Exercise objective
Retype, exactly as they stand, the lines from the start of the data to the line that contains "Nancarrow, S., Bradbury, J., Pit, S.", both ends included. Leave the pictures out.

Available data
[Start of Attachment]

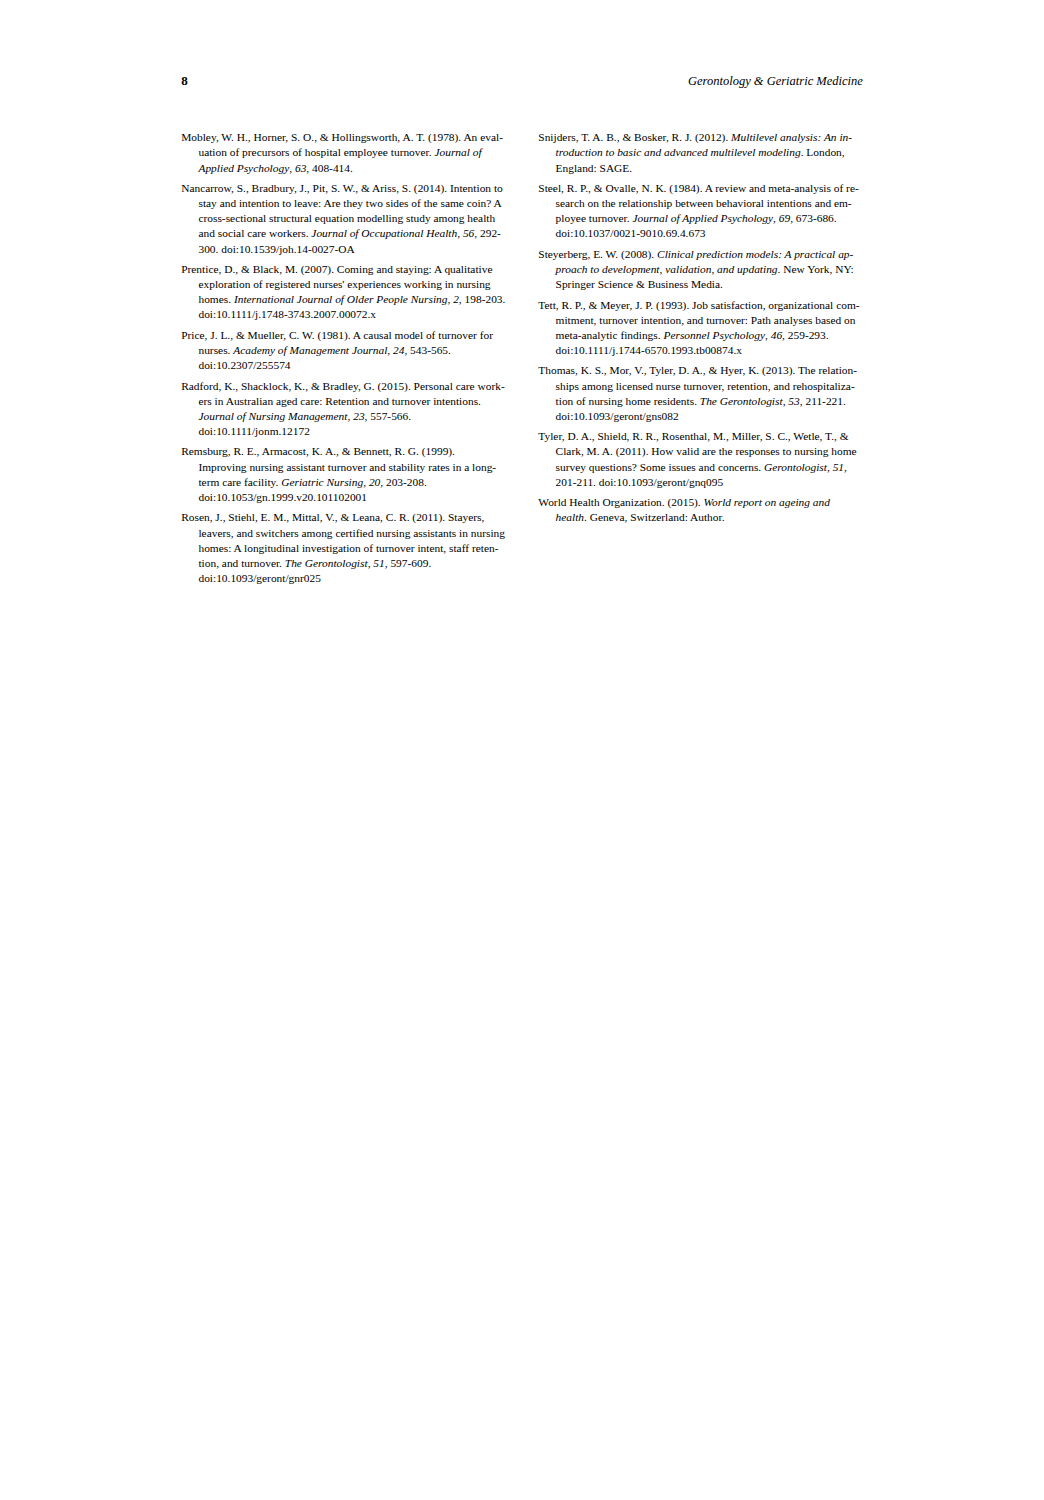8 Gerontology & Geriatric Medicine
Mobley, W. H., Horner, S. O., & Hollingsworth, A. T. (1978). An evaluation of precursors of hospital employee turnover. Journal of Applied Psychology, 63, 408-414.
Nancarrow, S., Bradbury, J., Pit, S. W., & Ariss, S. (2014). Intention to stay and intention to leave: Are they two sides of the same coin? A cross-sectional structural equation modelling study among health and social care workers. Journal of Occupational Health, 56, 292-300. doi:10.1539/joh.14-0027-OA
Prentice, D., & Black, M. (2007). Coming and staying: A qualitative exploration of registered nurses' experiences working in nursing homes. International Journal of Older People Nursing, 2, 198-203. doi:10.1111/j.1748-3743.2007.00072.x
Price, J. L., & Mueller, C. W. (1981). A causal model of turnover for nurses. Academy of Management Journal, 24, 543-565. doi:10.2307/255574
Radford, K., Shacklock, K., & Bradley, G. (2015). Personal care workers in Australian aged care: Retention and turnover intentions. Journal of Nursing Management, 23, 557-566. doi:10.1111/jonm.12172
Remsburg, R. E., Armacost, K. A., & Bennett, R. G. (1999). Improving nursing assistant turnover and stability rates in a long-term care facility. Geriatric Nursing, 20, 203-208. doi:10.1053/gn.1999.v20.101102001
Rosen, J., Stiehl, E. M., Mittal, V., & Leana, C. R. (2011). Stayers, leavers, and switchers among certified nursing assistants in nursing homes: A longitudinal investigation of turnover intent, staff retention, and turnover. The Gerontologist, 51, 597-609. doi:10.1093/geront/gnr025
Snijders, T. A. B., & Bosker, R. J. (2012). Multilevel analysis: An introduction to basic and advanced multilevel modeling. London, England: SAGE.
Steel, R. P., & Ovalle, N. K. (1984). A review and meta-analysis of research on the relationship between behavioral intentions and employee turnover. Journal of Applied Psychology, 69, 673-686. doi:10.1037/0021-9010.69.4.673
Steyerberg, E. W. (2008). Clinical prediction models: A practical approach to development, validation, and updating. New York, NY: Springer Science & Business Media.
Tett, R. P., & Meyer, J. P. (1993). Job satisfaction, organizational commitment, turnover intention, and turnover: Path analyses based on meta-analytic findings. Personnel Psychology, 46, 259-293. doi:10.1111/j.1744-6570.1993.tb00874.x
Thomas, K. S., Mor, V., Tyler, D. A., & Hyer, K. (2013). The relationships among licensed nurse turnover, retention, and rehospitalization of nursing home residents. The Gerontologist, 53, 211-221. doi:10.1093/geront/gns082
Tyler, D. A., Shield, R. R., Rosenthal, M., Miller, S. C., Wetle, T., & Clark, M. A. (2011). How valid are the responses to nursing home survey questions? Some issues and concerns. Gerontologist, 51, 201-211. doi:10.1093/geront/gnq095
World Health Organization. (2015). World report on ageing and health. Geneva, Switzerland: Author.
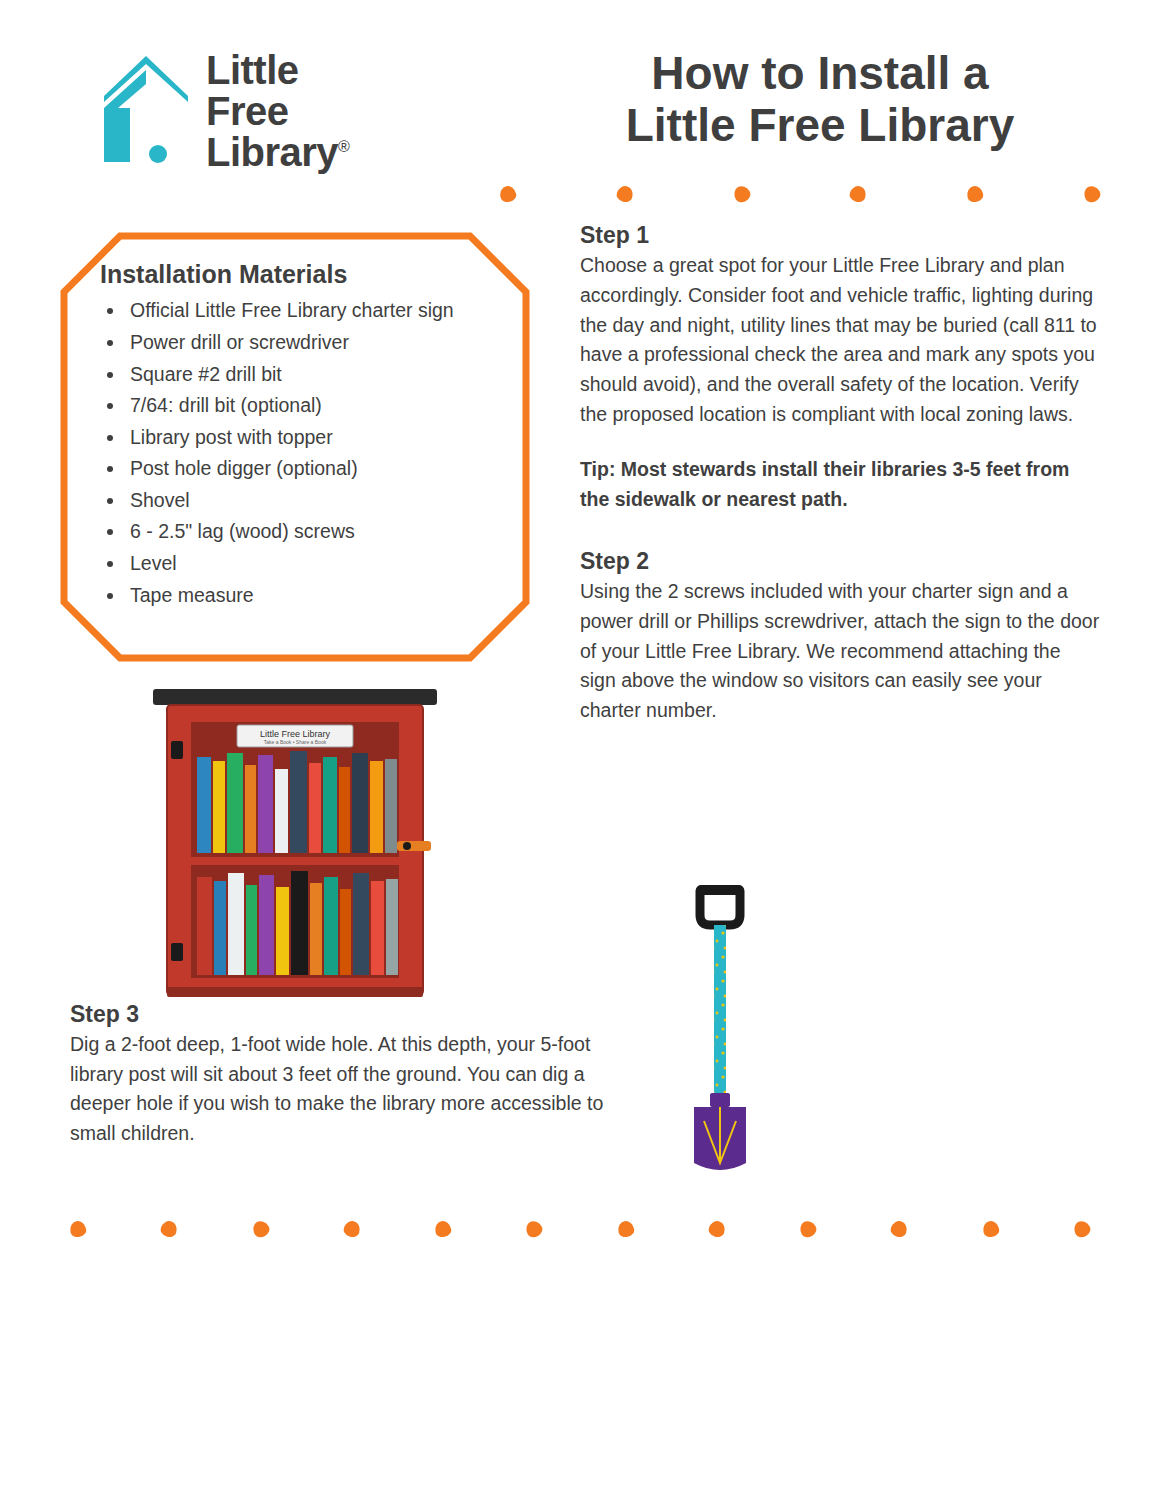Little
Free
Library®
How to Install a
Little Free Library
Installation Materials
Official Little Free Library charter sign
Power drill or screwdriver
Square #2 drill bit
7/64: drill bit (optional)
Library post with topper
Post hole digger (optional)
Shovel
6 - 2.5" lag (wood) screws
Level
Tape measure
Little Free Library Take a Book • Share a Book
Step 1
Choose a great spot for your Little Free Library and plan accordingly. Consider foot and vehicle traffic, lighting during the day and night, utility lines that may be buried (call 811 to have a professional check the area and mark any spots you should avoid), and the overall safety of the location. Verify the proposed location is compliant with local zoning laws.
Tip: Most stewards install their libraries 3-5 feet from the sidewalk or nearest path.
Step 2
Using the 2 screws included with your charter sign and a power drill or Phillips screwdriver, attach the sign to the door of your Little Free Library. We recommend attaching the sign above the window so visitors can easily see your charter number.
Step 3
Dig a 2-foot deep, 1-foot wide hole. At this depth, your 5-foot library post will sit about 3 feet off the ground. You can dig a deeper hole if you wish to make the library more accessible to small children.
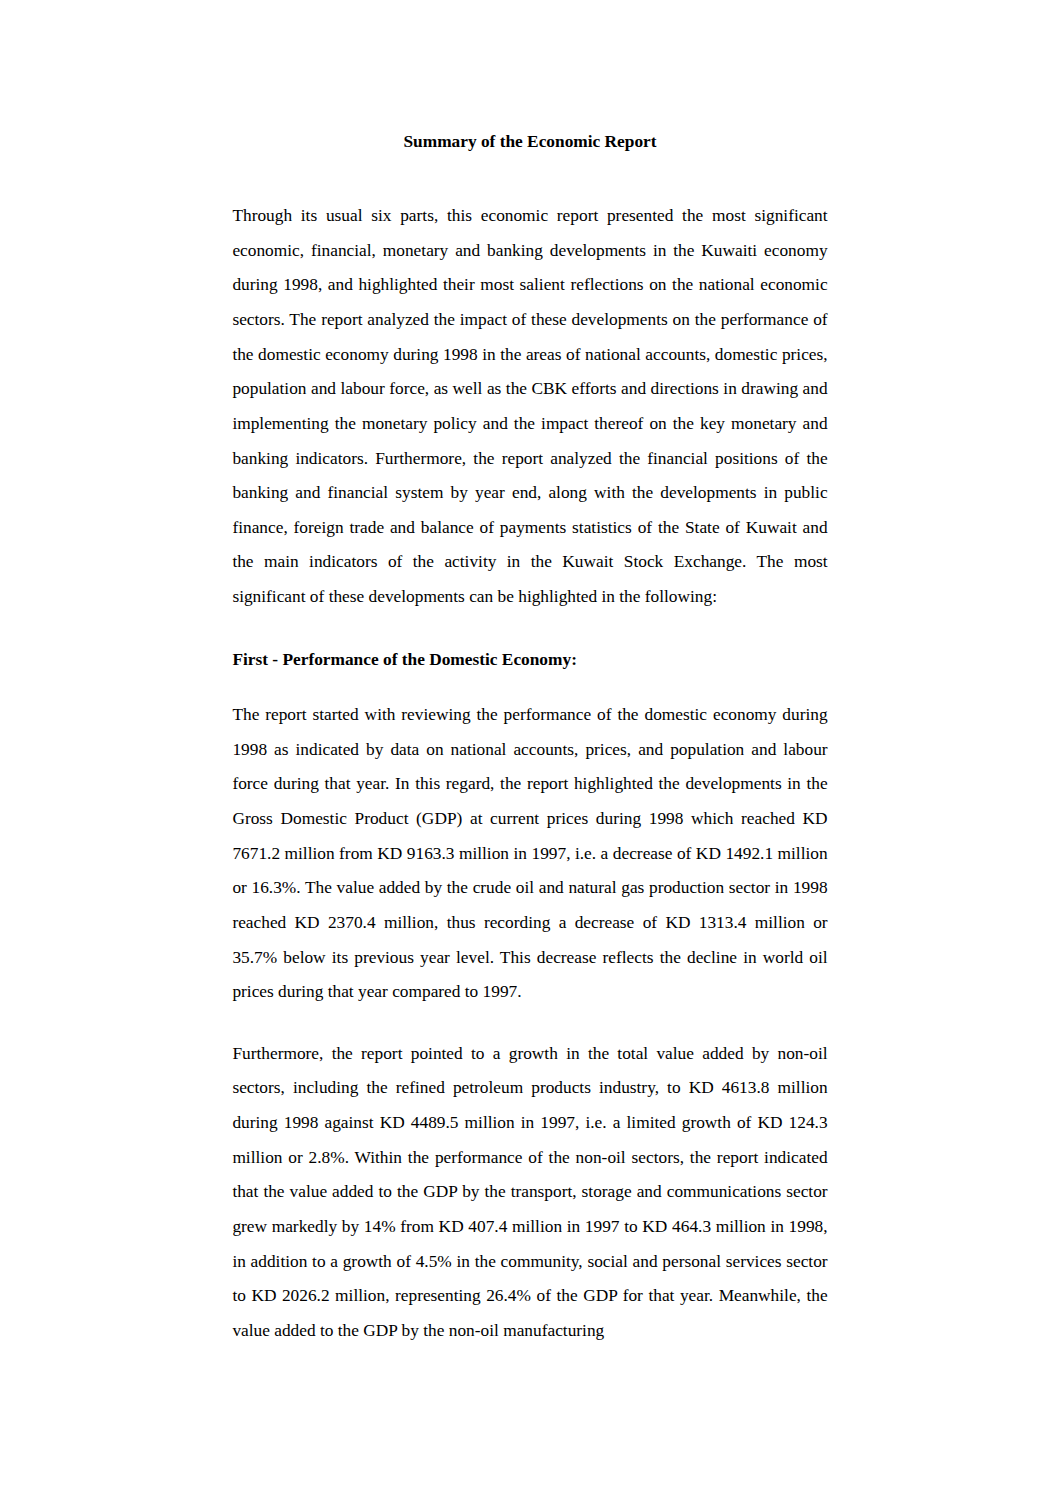Summary of the Economic Report
Through its usual six parts, this economic report presented the most significant economic, financial, monetary and banking developments in the Kuwaiti economy during 1998, and highlighted their most salient reflections on the national economic sectors. The report analyzed the impact of these developments on the performance of the domestic economy during 1998 in the areas of national accounts, domestic prices, population and labour force, as well as the CBK efforts and directions in drawing and implementing the monetary policy and the impact thereof on the key monetary and banking indicators. Furthermore, the report analyzed the financial positions of the banking and financial system by year end, along with the developments in public finance, foreign trade and balance of payments statistics of the State of Kuwait and the main indicators of the activity in the Kuwait Stock Exchange. The most significant of these developments can be highlighted in the following:
First - Performance of the Domestic Economy:
The report started with reviewing the performance of the domestic economy during 1998 as indicated by data on national accounts, prices, and population and labour force during that year. In this regard, the report highlighted the developments in the Gross Domestic Product (GDP) at current prices during 1998 which reached KD 7671.2 million from KD 9163.3 million in 1997, i.e. a decrease of KD 1492.1 million or 16.3%. The value added by the crude oil and natural gas production sector in 1998 reached KD 2370.4 million, thus recording a decrease of KD 1313.4 million or 35.7% below its previous year level. This decrease reflects the decline in world oil prices during that year compared to 1997.
Furthermore, the report pointed to a growth in the total value added by non-oil sectors, including the refined petroleum products industry, to KD 4613.8 million during 1998 against KD 4489.5 million in 1997, i.e. a limited growth of KD 124.3 million or 2.8%. Within the performance of the non-oil sectors, the report indicated that the value added to the GDP by the transport, storage and communications sector grew markedly by 14% from KD 407.4 million in 1997 to KD 464.3 million in 1998, in addition to a growth of 4.5% in the community, social and personal services sector to KD 2026.2 million, representing 26.4% of the GDP for that year. Meanwhile, the value added to the GDP by the non-oil manufacturing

[End of Attachment]

Solution for this problem
8 Gerontology & Geriatric Medicine
Mobley, W. H., Horner, S. O., & Hollingsworth, A. T. (1978). An evaluation of precursors of hospital employee turnover. Journal of Applied Psychology, 63, 408-414.
Nancarrow, S., Bradbury, J., Pit, S. W., & Ariss, S. (2014). Intention to stay and intention to leave: Are they two sides of the same coin? A cross-sectional structural equation modelling study among health and social care workers. Journal of Occupational Health, 56, 292-300. doi:10.1539/joh.14-0027-OA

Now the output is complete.